* [TEXT FOR ANALYSIS]
▬▬▬

The Implicit Security and E-mail Warning in WikiLeaks Scandal


I woke up this morning to the news that WikiLeaks had dumped thousands of U.S. confidential documents out into the Web and that no one had blown either them or us up yet. While some are arguing that it is time for a new, more open style of governing, I'm fascinated with two things: The U.S. government isn't more concerned that if WikiLeaks was able to gain access so easily, almost any foreign government probably had better access for years and just didn't report it; and people, even in government, who should know better, evidently fail to realize that e-mail isn't secure and what you write in an e-mail may show up at a future date.


Let's explore both this week.


The One-Leak Security Fallacy


Many people believe that if you've found one major problem within a company or organization then you've found the entire population. This is incredibly wishful thinking because those of us who do security audits know that it is very unusual to find one theft, and generally focus on seeing if the opportunity is likely. If it is and you find one, the potential population is 1+, and the "+" could be any number. And as much as we want it to be zero it probably isn't.

▬▬▬

* [DATA SHOWN]
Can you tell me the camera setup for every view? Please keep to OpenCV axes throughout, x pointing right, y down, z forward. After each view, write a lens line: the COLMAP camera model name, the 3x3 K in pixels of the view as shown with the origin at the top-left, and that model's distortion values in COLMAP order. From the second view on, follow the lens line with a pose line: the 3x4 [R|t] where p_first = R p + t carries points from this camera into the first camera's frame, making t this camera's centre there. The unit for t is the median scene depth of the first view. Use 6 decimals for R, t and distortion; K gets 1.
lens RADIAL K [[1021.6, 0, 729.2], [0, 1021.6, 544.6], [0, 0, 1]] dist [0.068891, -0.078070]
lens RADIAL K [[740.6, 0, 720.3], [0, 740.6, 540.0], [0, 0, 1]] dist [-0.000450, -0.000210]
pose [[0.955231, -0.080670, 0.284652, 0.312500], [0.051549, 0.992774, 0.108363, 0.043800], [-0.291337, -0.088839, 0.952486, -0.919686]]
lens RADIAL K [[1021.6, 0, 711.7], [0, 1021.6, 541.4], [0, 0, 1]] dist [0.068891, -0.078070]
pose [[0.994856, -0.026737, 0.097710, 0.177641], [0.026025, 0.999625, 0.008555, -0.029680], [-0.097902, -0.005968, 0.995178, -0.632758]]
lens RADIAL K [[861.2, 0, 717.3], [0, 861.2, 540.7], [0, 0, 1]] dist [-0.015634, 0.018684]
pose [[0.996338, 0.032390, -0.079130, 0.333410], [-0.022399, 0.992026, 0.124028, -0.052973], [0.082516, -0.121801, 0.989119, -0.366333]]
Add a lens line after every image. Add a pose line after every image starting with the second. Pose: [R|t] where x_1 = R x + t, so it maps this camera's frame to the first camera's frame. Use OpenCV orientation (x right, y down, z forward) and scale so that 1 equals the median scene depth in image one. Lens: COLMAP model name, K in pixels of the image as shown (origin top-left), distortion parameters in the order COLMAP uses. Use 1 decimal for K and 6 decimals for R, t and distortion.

▬▬▬

* [TASK]
In the WikiLeaks essay above the material, why does the author call it wishful thinking to believe that finding one major problem means you've found them all? Please answer in one to three sentences.

* [ANSWER SPACE]
Security auditors know it is very unusual to find only one theft. If the opportunity is likely and one is found, the potential population is "1+," where the "+" could be any number and probably isn't zero.